• **Brief**: Exactly reproduce the lines from the one containing "97: (597, 71)" through the last line of the data, both ends included, leaving out pictures.

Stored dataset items
= = = = =
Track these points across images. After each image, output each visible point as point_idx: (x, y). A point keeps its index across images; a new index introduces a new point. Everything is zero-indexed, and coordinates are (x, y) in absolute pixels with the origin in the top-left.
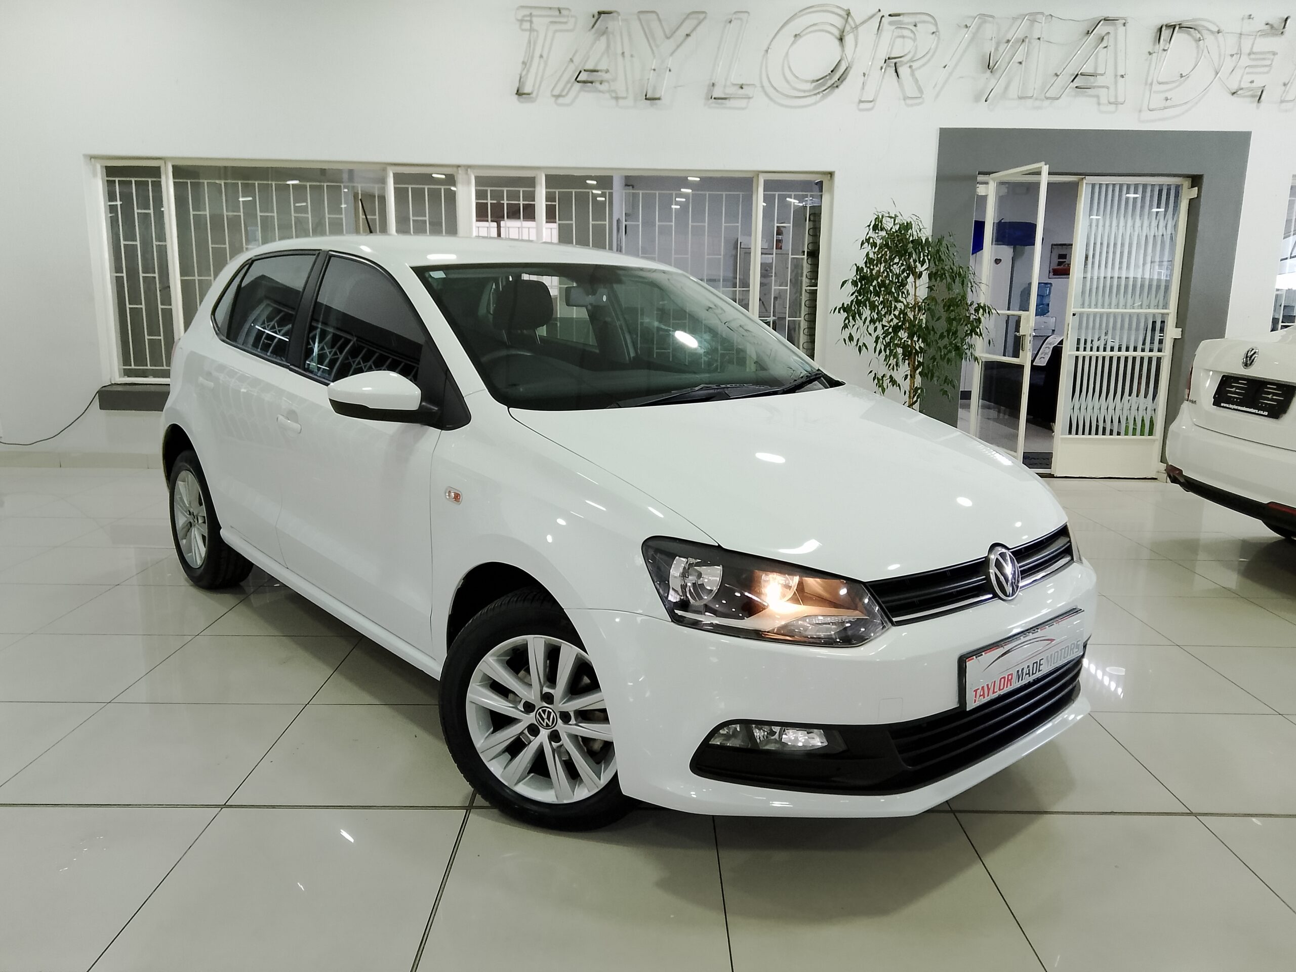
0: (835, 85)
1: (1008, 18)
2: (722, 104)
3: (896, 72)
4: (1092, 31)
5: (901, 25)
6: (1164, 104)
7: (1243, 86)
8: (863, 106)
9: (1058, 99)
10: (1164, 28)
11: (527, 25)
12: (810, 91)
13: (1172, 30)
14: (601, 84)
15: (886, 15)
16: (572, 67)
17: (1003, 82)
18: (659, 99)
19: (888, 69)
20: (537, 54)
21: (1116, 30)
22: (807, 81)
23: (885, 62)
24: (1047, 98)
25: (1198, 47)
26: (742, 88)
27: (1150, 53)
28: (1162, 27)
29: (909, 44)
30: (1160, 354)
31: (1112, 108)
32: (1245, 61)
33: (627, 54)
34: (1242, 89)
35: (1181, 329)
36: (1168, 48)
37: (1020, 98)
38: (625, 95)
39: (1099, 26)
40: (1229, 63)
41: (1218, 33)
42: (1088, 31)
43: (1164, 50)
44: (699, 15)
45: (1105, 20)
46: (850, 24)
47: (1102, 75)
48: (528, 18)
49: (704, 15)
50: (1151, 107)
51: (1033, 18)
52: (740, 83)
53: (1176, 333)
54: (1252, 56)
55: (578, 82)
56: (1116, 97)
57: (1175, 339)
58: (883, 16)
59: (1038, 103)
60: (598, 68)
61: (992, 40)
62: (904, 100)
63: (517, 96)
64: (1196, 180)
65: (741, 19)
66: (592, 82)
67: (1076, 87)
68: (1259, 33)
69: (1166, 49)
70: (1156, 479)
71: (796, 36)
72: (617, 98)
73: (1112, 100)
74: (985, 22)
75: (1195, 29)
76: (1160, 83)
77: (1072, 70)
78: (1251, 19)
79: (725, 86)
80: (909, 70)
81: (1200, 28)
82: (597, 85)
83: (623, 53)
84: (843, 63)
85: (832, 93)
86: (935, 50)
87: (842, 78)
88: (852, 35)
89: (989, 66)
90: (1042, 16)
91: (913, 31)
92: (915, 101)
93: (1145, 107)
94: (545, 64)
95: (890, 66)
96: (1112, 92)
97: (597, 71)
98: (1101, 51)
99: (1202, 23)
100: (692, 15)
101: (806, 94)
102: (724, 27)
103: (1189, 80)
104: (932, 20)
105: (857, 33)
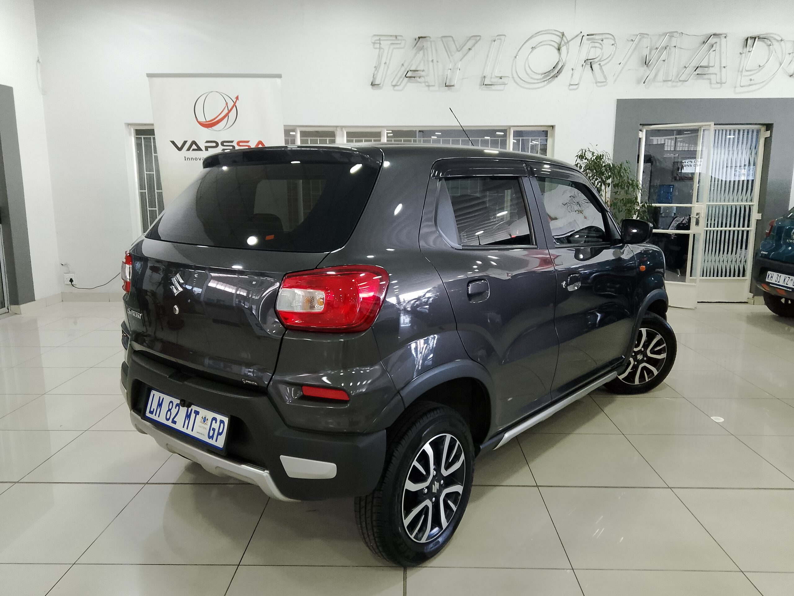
= = = = =
• **Solution to the problem**:
97: (597, 71)
98: (1101, 51)
99: (1202, 23)
100: (692, 15)
101: (806, 94)
102: (724, 27)
103: (1189, 80)
104: (932, 20)
105: (857, 33)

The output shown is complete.